- TASKS AND EXERCISES:
1) In the text on domestic digital photography, name every quality the post says becomes a highly valuable asset when everything is photographable.
2) Answer these from the text on domestic digital photography:
(a) Who wrote the comment posted under it?
(b) What subject does the commenter teach?
(c) Where does the post say our shared equipment mainly is?
3) Write out the passage of the text on domestic digital photography that runs from "There is something" up to and including "to achieve it?".

- DOCUMENT TEXT:
+++++
The other day I found this video:

I don’t even know what it advertises but I have the feeling that it’s playfully accurate, while exaggerated, of how people is valuing photography nowadays. If everything is photographable and we all take many images with the same equipment (that is mainly in our pockets along with internet connection), then the outstanding, the extra-ordinary, the unique becomes a highly valuable asset, in the most economical terms. We should probably reflect on this.

One thought on “Domestic digital photography: a note on ethics

  1. Julia Elena Calderon

    Thank you for this post. It made me think of something I forcefully try to teach my advertising photography students, even more than photography itself: Make sure that every image you create for advertisement (they are advertising students) forcefully celebrates life and dignify the human condition.

    This ad you shared seems to be, to my trained eye as a professor, a student’s work. In every class there are always some students who try to outsmart ethics by defending that inhuman and cruel images are innovation and the new paradigm in communication, they are supposed to be “fun”. They say they intend to make such “reality” easier to deal with.

    There is something very appealing on having a device like a smartphone with internet connection and “wield” it at any given moment to capture an instant but, what kind of instant? And more important, how is it going to be used or contextualized? When did people start needing so much approval to be willing to do anything or photograph anything to achieve it?
+++++
- DATA PROVIDED:
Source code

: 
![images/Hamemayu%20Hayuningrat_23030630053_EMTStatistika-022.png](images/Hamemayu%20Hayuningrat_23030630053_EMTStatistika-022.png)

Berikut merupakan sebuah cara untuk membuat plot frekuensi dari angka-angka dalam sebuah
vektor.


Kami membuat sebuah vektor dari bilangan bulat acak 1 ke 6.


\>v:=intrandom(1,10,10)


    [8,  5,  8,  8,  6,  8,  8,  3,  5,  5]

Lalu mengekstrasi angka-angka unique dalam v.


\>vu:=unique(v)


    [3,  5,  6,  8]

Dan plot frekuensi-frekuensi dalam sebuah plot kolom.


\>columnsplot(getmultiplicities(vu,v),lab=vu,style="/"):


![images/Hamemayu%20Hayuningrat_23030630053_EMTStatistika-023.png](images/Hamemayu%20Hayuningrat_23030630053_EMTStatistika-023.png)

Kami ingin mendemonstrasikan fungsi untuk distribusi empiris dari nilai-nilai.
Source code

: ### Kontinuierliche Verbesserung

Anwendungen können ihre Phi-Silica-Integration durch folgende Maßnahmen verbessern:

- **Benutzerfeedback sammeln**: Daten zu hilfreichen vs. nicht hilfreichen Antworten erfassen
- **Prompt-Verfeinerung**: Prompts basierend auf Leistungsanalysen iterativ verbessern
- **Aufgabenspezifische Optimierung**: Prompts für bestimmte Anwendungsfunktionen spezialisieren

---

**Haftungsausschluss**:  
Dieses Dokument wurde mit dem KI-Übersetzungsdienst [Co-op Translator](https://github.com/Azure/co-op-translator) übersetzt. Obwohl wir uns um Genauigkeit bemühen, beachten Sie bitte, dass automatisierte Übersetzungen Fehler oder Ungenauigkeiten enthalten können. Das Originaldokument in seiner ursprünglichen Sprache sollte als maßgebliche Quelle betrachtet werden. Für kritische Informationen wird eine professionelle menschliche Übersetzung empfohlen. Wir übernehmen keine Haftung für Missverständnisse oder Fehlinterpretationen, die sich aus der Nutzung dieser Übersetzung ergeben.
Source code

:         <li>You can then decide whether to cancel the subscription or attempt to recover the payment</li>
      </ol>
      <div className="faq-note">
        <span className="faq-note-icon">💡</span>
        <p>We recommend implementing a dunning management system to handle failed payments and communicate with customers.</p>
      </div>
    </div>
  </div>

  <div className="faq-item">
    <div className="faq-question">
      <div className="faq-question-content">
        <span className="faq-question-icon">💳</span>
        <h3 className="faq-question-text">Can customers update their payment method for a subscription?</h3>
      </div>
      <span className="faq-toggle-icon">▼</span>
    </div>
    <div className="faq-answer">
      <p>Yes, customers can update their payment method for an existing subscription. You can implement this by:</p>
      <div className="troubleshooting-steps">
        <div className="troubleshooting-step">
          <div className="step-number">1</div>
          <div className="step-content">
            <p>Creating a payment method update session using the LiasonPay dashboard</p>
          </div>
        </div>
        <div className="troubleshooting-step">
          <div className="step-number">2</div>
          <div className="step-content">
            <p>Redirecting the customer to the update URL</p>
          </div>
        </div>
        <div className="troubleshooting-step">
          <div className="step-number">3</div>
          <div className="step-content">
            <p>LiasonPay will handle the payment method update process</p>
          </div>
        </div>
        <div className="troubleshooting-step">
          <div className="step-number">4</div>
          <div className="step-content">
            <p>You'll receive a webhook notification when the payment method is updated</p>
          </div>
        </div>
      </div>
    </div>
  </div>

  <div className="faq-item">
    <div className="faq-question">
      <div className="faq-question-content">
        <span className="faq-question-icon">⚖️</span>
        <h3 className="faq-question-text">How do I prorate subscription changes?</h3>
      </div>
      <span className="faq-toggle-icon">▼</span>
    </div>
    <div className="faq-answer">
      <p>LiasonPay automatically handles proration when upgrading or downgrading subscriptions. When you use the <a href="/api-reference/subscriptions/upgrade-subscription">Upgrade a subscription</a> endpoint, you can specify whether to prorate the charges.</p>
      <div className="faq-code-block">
+++++
- RESULTS IN ORDER:
1)
the outstanding
the extra-ordinary
the unique

2)
(a) Julia Elena Calderon
(b) Advertising photography
(c) In our pockets, along with internet connection

3)
There is something very appealing on having a device like a smartphone with internet connection and “wield” it at any given moment to capture an instant but, what kind of instant? And more important, how is it going to be used or contextualized? When did people start needing so much approval to be willing to do anything or photograph anything to achieve it?